Meseret Yeshaneh

Personal information
- Nationality: Ethiopian
- Born: 12 May 2005 (age 21)

Sport
- Country: Ethiopia
- Sport: Athletics
- Event: 3000 metres steeplechase

Achievements and titles
- Personal best(s): 3000 m st.: 9:33.34 (Nairobi, 2022)

Medal record
Women's athletics
Representing Ethiopia
World U20 Championships
| Bronze medal – third place | 2022 Cali | 3000 m st. |
World Cross Country Championships
| Gold medal – first place | 2023 Bathurst | Junior team |

= Meseret Yeshaneh =

Ethiopian steeplechase runner (born 2005)

Meseret Yeshaneh (born 12 May 2005) is an Ethiopian runner.

==Career==
She was a bronze medalist at the 2022 World Athletics U20 Championships in Cali, Colombia, in the 3000 metres steeplechase.

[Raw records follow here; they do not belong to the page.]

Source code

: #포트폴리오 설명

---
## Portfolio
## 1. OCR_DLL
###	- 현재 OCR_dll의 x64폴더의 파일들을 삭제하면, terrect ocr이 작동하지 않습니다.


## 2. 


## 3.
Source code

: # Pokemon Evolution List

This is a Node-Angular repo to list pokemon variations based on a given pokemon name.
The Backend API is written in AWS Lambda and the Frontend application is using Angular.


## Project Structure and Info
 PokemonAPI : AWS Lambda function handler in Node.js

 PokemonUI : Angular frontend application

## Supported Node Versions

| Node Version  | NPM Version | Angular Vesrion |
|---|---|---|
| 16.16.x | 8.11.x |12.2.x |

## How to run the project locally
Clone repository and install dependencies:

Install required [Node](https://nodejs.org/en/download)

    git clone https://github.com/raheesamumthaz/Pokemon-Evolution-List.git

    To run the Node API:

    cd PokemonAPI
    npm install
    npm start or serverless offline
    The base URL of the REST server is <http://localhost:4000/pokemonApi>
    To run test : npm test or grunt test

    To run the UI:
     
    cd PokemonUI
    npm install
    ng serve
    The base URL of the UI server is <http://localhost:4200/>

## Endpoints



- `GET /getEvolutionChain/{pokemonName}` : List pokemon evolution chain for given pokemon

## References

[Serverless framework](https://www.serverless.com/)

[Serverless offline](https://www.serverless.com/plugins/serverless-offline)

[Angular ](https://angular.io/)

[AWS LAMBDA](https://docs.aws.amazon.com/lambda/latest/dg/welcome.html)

She finished sixth in the individual U20 event and gold in the team U20 event at the 2023 World Athletics Cross Country Championships in Bathurst, Australia. She finished fourth at the Cardiff Cross Challenge, on the World Athletics Cross Country Tour, in November 2023.

She won 3000 metres at the Belgrade Indoor Meeting, on the World Athletics Indoor Tour, in a time of 8:56.32 in January 2025.

==Personal life==
She is the sister of marathon runner Ababel Yeshaneh.